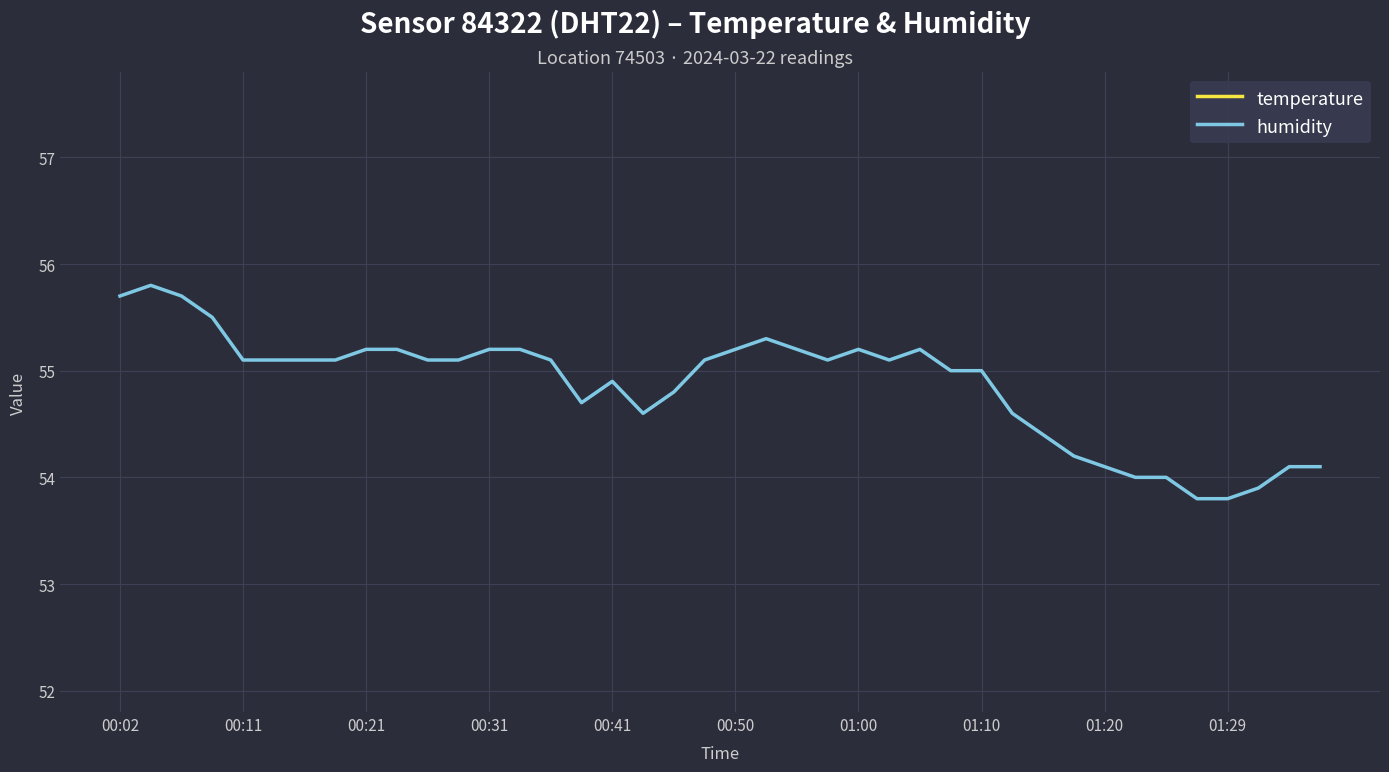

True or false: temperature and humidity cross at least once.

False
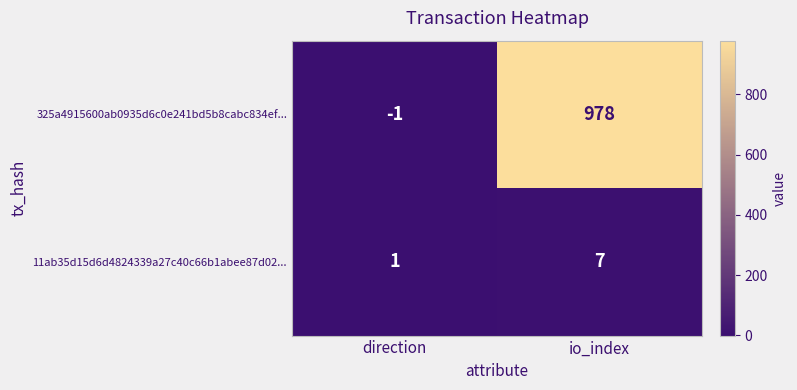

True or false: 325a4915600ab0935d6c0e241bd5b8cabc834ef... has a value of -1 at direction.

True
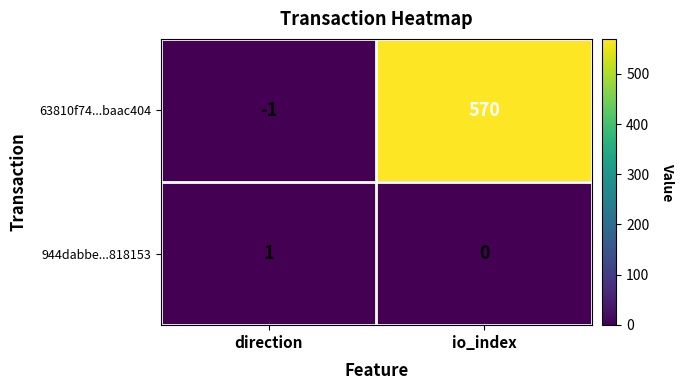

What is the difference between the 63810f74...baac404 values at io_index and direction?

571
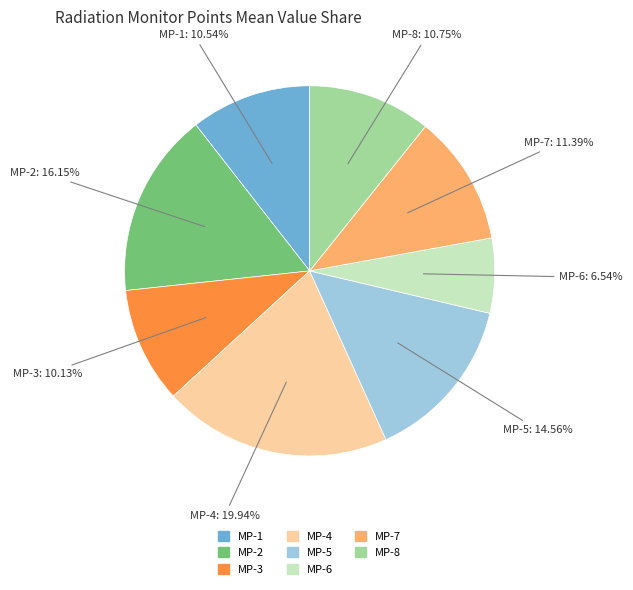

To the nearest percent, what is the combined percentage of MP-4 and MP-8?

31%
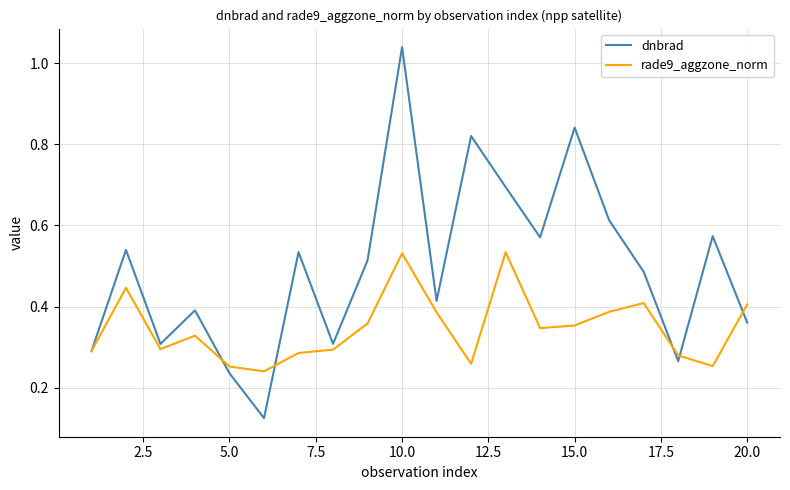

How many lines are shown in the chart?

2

---*---

▶ Exercise directions
Reproduce every line of the material above verbatim, leaving out the pictures.

▶ Exercise result
True or false: temperature and humidity cross at least once.

False

True or false: 325a4915600ab0935d6c0e241bd5b8cabc834ef... has a value of -1 at direction.

True

What is the difference between the 63810f74...baac404 values at io_index and direction?

571

To the nearest percent, what is the combined percentage of MP-4 and MP-8?

31%

How many lines are shown in the chart?

2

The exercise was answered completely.